• _Exercise objective_
Pull out every line below that contains the string "elektrycznych". Case matters.
*** Opening Listed entries ***
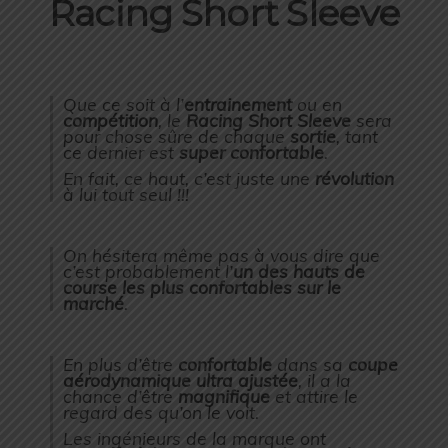
Racing Short Sleeve
Que ce soit à l’
entrainement
ou en
compétition
, le
Racing Short Sleeve
sera
pour chose sûre de chaque
sortie
, tant
ce dernier est
super confortable
.
En fait, ce haut, c’est juste une
révolution
à lui tout seul !!!
On hésitera même pas à vous dire que
c’est probablement l’
un des hauts de
course les plus confortables sur le
marché
.
En plus d’être
confortable
dans sa
coupe
aérodynamique ultra ajustée
, il a la
chance d’être
magnifique
et attire le
regard des qu’on le voit.
Les ingénieurs de la marque ont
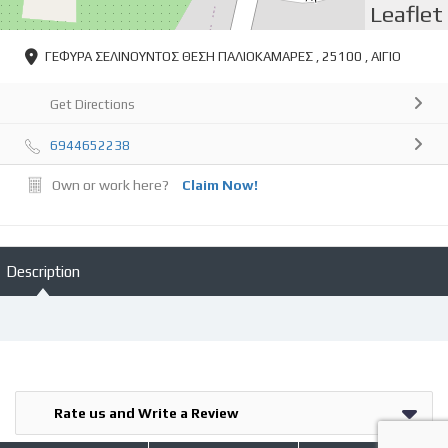
Leaflet
ΓΕΦΥΡΑ ΣΕΛΙΝΟΥΝΤΟΣ ΘΕΣΗ ΠΑΛΙΟΚΑΜΑΡΕΣ , 25100 , ΑΙΓΙΟ
Get Directions
6944652238
Own or work here?
Claim Now!
Description
Rate us and Write a Review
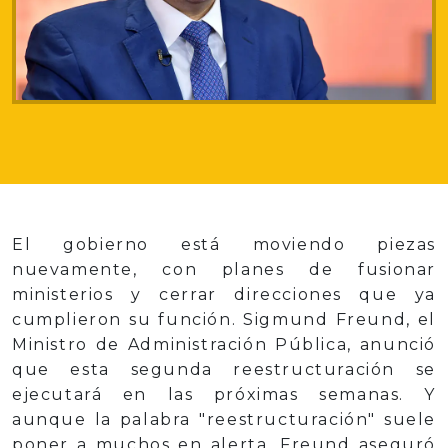
El gobierno está moviendo piezas
nuevamente, con planes de fusionar
ministerios y cerrar direcciones que ya
cumplieron su función. Sigmund Freund, el
Ministro de Administración Pública, anunció
que esta segunda reestructuración se
ejecutará en las próximas semanas. Y
aunque la palabra "reestructuración" suele
poner a muchos en alerta, Freund aseguró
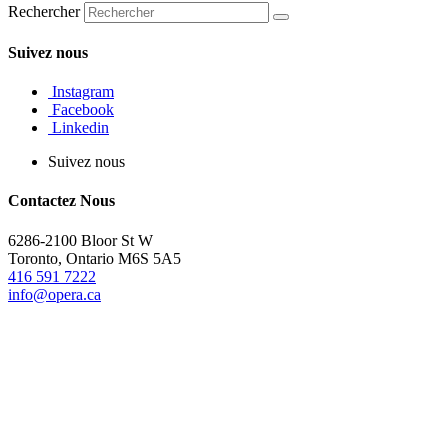
Rechercher
Suivez nous
Instagram
Facebook
Linkedin
Suivez nous
Contactez Nous
6286-2100 Bloor St W
Toronto, Ontario M6S 5A5
416 591 7222
info@opera.ca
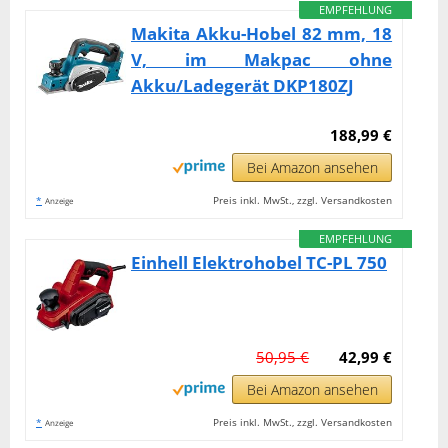
EMPFEHLUNG
Makita Akku-Hobel 82 mm, 18
V, im Makpac ohne
Akku/Ladegerät DKP180ZJ
188,99 €
Bei Amazon ansehen
*
Preis inkl. MwSt., zzgl. Versandkosten
Anzeige
EMPFEHLUNG
Einhell Elektrohobel TC-PL 750
50,95 €
42,99 €
Bei Amazon ansehen
*
Preis inkl. MwSt., zzgl. Versandkosten
Anzeige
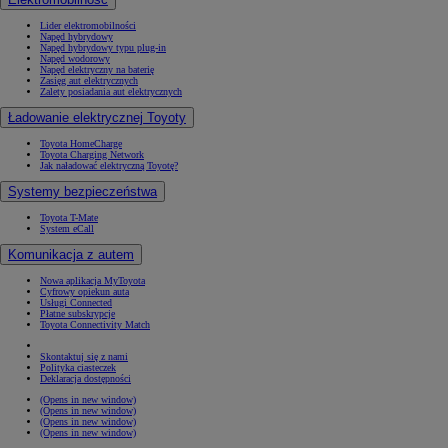
Lider elektromobilności
Napęd hybrydowy
Napęd hybrydowy typu plug-in
Napęd wodorowy
Napęd elektryczny na baterię
Zasięg aut elektrycznych
Zalety posiadania aut elektrycznych
Ładowanie elektrycznej Toyoty
Toyota HomeCharge
Toyota Charging Network
Jak naładować elektryczną Toyotę?
Systemy bezpieczeństwa
Toyota T-Mate
System eCall
Komunikacja z autem
Nowa aplikacja MyToyota
Cyfrowy opiekun auta
Usługi Connected
Płatne subskrypcje
Toyota Connectivity Match
Skontaktuj się z nami
Polityka ciasteczek
Deklaracja dostępności
(Opens in new window)
(Opens in new window)
(Opens in new window)
(Opens in new window)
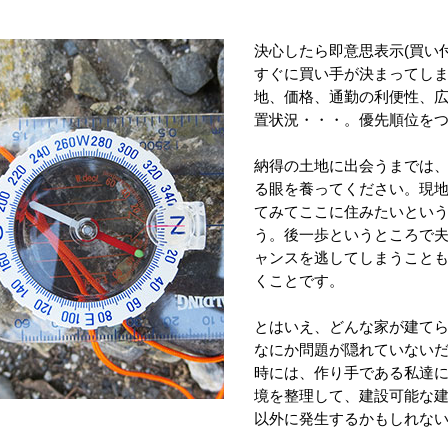
決心したら即意思表示(買い
すぐに買い手が決まってし
地、価格、通勤の利便性、
置状況・・・。優先順位を
納得の土地に出会うまでは
る眼を養ってください。現
てみてここに住みたいとい
う。後一歩というところで
ャンスを逃してしまうこと
くことです。
とはいえ、どんな家が建て
なにか問題が隠れていない
時には、作り手である私達
境を整理して、建設可能な
以外に発生するかもしれな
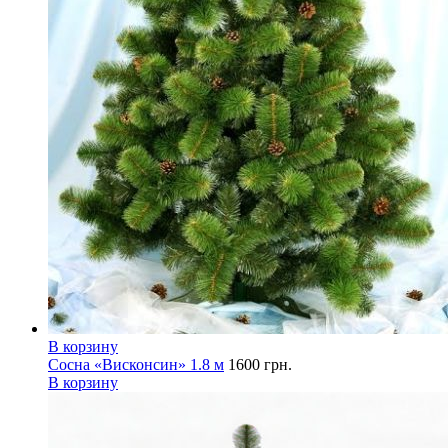
В корзину
Сосна «Висконсин» 1.8 м
1600
грн.
В корзину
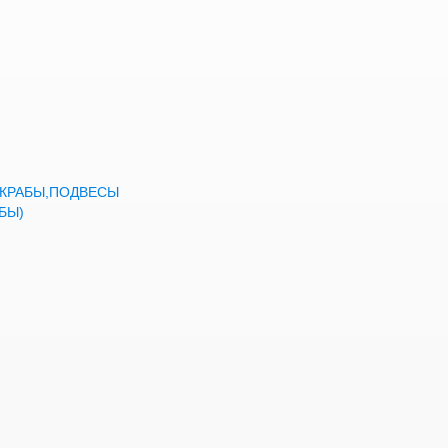
а,КРАБЫ,ПОДВЕСЫ
БЫ)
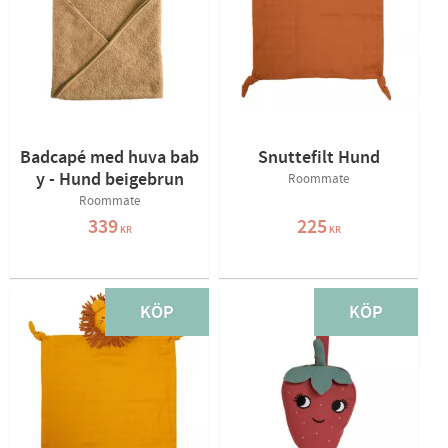
Badcapé med huva bab
Snuttefilt Hund
y - Hund beigebrun
Roommate
Roommate
339
225
KR
KR
KÖP
KÖP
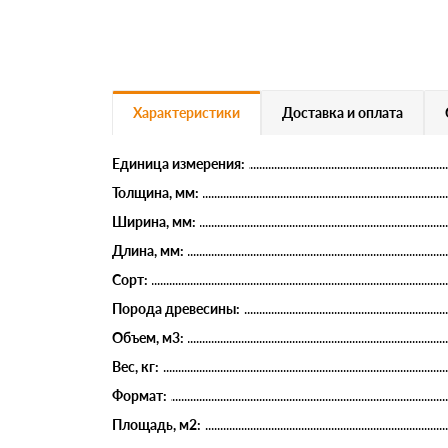
Характеристики
Доставка и оплата
Единица измерения:
Толщина, мм:
Ширина, мм:
Длина, мм:
Сорт:
Порода древесины:
Объем, м3:
Вес, кг:
Формат:
Площадь, м2:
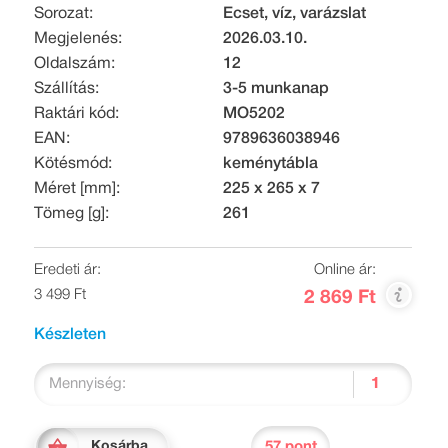
Sorozat:
Ecset, víz, varázslat
Megjelenés:
2026.03.10.
Oldalszám:
12
Szállítás:
3-5 munkanap
Raktári kód:
MO5202
EAN:
9789636038946
Kötésmód:
keménytábla
Méret [mm]:
225 x 265 x 7
Tömeg [g]:
261
Eredeti ár:
Online ár:
3 499 Ft
2 869 Ft
Készleten
Mennyiség:
57 pont
Kosárba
*** Closing Listed entries ***
• _Your response_
Zasięg aut elektrycznych
Zalety posiadania aut elektrycznych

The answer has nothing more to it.